To get the quibble out of the way, profits and earnings - themselves two-fifths higher - were flattered by the seasonality of acquisitions. For the full year the increase is likely to be closer to 25 per cent.
That aside, the view from Coronation Street is as rosy as it has been since 1991, when the company was swamped with debt, saddled with a disastrous computer services arm and faced with the worrying possibility that it might lose its North-west TV franchise.
All divisions increased their profits, the balance of the group is better, cash flow is strong and the new additions to the group are adapting to the Granada mould more quickly than expected.
Profits from television received a helpful one-month boost from LWT in March, but the underlying picture is one of higher volumes of programme sales, better prices and a long overdue rise in advertising revenue.
That is vital in a business with high operational gearing, and as the synergies of the two regional stations emerge the relative cost base will fall further. After all, margins at last year's acquisition - the contract caterer Sutcliffe - rose from 4 to 7 per cent.
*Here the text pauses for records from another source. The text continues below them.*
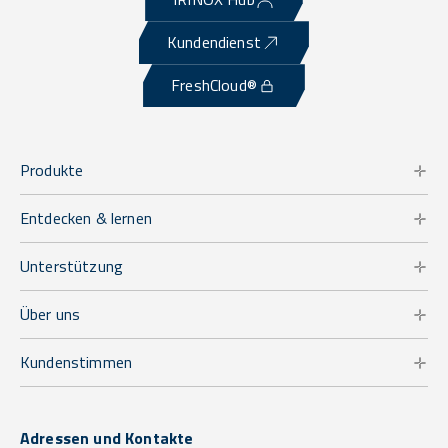
Kundendienst
FreshCloud®
Produkte
Entdecken & lernen
Unterstützung
Über uns
Kundenstimmen
Adressen und Kontakte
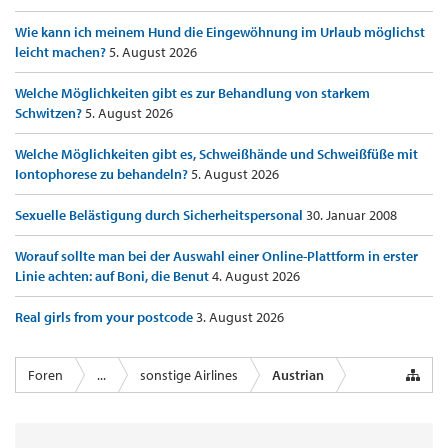
Wie kann ich meinem Hund die Eingewöhnung im Urlaub möglichst
leicht machen?
5. August 2026
Welche Möglichkeiten gibt es zur Behandlung von starkem
Schwitzen?
5. August 2026
Welche Möglichkeiten gibt es, Schweißhände und Schweißfüße mit
Iontophorese zu behandeln?
5. August 2026
Sexuelle Belästigung durch Sicherheitspersonal
30. Januar 2008
Worauf sollte man bei der Auswahl einer Online-Plattform in erster
Linie achten: auf Boni, die Benut
4. August 2026
Real girls from your postcode
3. August 2026
Foren
...
sonstige Airlines
Austrian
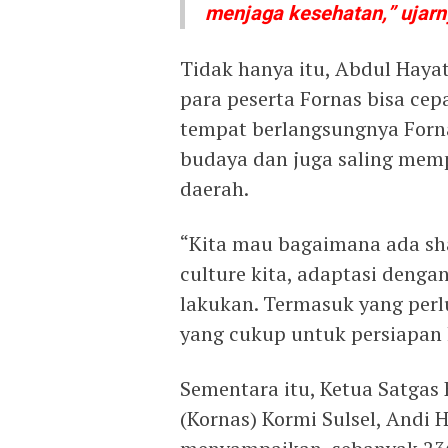
menjaga kesehatan,” ujarn
Tidak hanya itu, Abdul Hayat
para peserta Fornas bisa cep
tempat berlangsungnya Forn
budaya dan juga saling memp
daerah.
“Kita mau bagaimana ada shar
culture kita, adaptasi denga
lakukan. Termasuk yang perl
yang cukup untuk persiapan k
Sementara itu, Ketua Satgas
(Kornas) Kormi Sulsel, Andi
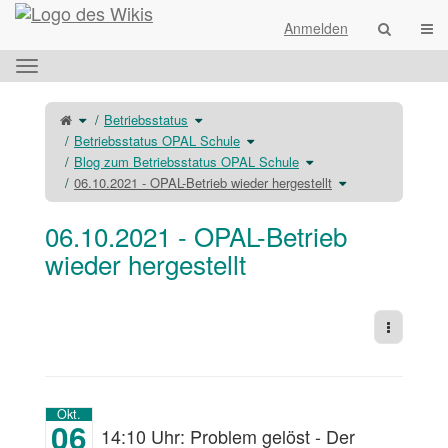
Startseite
Navi
Anmelden
Das
horizontale
Menü
Schalte
Schalte
Betriebsstatus
den
den
umschalten.
übergeordneten
Verzeichnisbaum
Baum
unter
Schalte
Betriebsstatus OPAL Schule
von
Betriebsstatus
den
06.10.2021
um.
Verzeichnisbaum
-
unter
Schalte
Blog zum Betriebsstatus OPAL Schule
OPAL-
Betriebsstatus
den
Betrieb
OPAL
Verzeichnisbaum
wieder
Schule
unter
Schalte
06.10.2021 - OPAL-Betrieb wieder hergestellt
hergestellt
um.
Blog
den
um.
zum
Verzeichnisbaum
Betriebsstatus
unter
OPAL
06.10.2021
Schule
-
um.
OPAL-
06.10.2021 - OPAL-Betrieb
Betrieb
wieder
hergestellt
um.
wieder hergestellt
Weitere 
Okt.
06
14:10 Uhr: Problem gelöst - Der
The third bright spot, leisure, saw profits motoring ahead by 38 per cent as higher volumes washed over the division's largely fixed cost base.
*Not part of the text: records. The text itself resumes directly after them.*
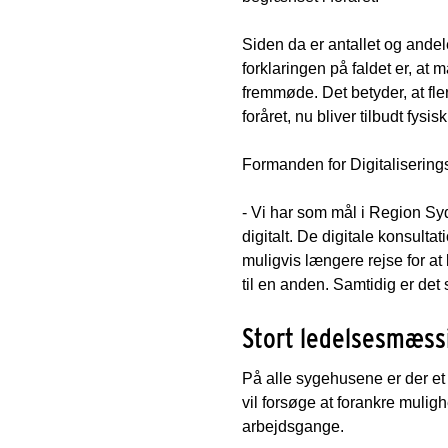
Siden da er antallet og andele
forklaringen på faldet er, at 
fremmøde. Det betyder, at fle
foråret, nu bliver tilbudt fysis
Formanden for Digitalisering
- Vi har som mål i Region Sy
digitalt. De digitale konsult
muligvis længere rejse for at
til en anden. Samtidig er det
Stort ledelsesmæss
På alle sygehusene er der et
vil forsøge at forankre mulig
arbejdsgange.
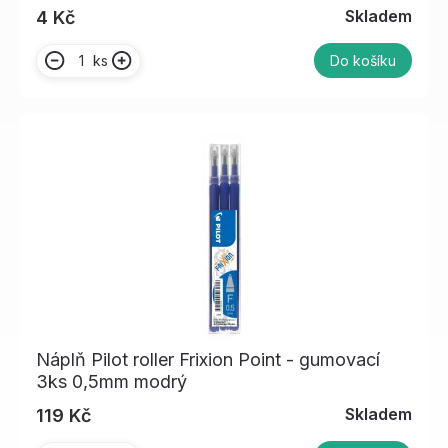
Skladem
4 Kč
ks
Do košíku
Náplň Pilot roller Frixion Point - gumovací
3ks 0,5mm modrý
Skladem
119 Kč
With a third of profits coming from the cash-generative but declining rental side and a third from the improving television arm, Granada should be able to grow profits sharply over the next couple of years and eliminate its 70 per cent gearing by 1997.
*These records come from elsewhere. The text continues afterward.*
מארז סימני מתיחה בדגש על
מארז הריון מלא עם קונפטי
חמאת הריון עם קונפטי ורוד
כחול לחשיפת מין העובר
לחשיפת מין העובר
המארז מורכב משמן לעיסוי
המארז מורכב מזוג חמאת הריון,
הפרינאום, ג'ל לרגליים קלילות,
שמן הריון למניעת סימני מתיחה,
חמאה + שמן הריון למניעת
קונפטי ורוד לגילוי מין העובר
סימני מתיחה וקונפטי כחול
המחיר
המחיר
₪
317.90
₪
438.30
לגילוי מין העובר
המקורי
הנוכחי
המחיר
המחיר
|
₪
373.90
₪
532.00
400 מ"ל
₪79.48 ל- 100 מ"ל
On forecast profits from Paribas of pounds 260m for the year to September and pounds 317m the following year, the shares, having fallen 18 per cent so far this year, trade on a prospective price/earnings ratio of 16, falling to 14.
Some retreat after previously powerful share price outperformance was inevitable. But a small premium to the average market rating is fair after the past two years' achievements by the current Granada management. Buy at 501p.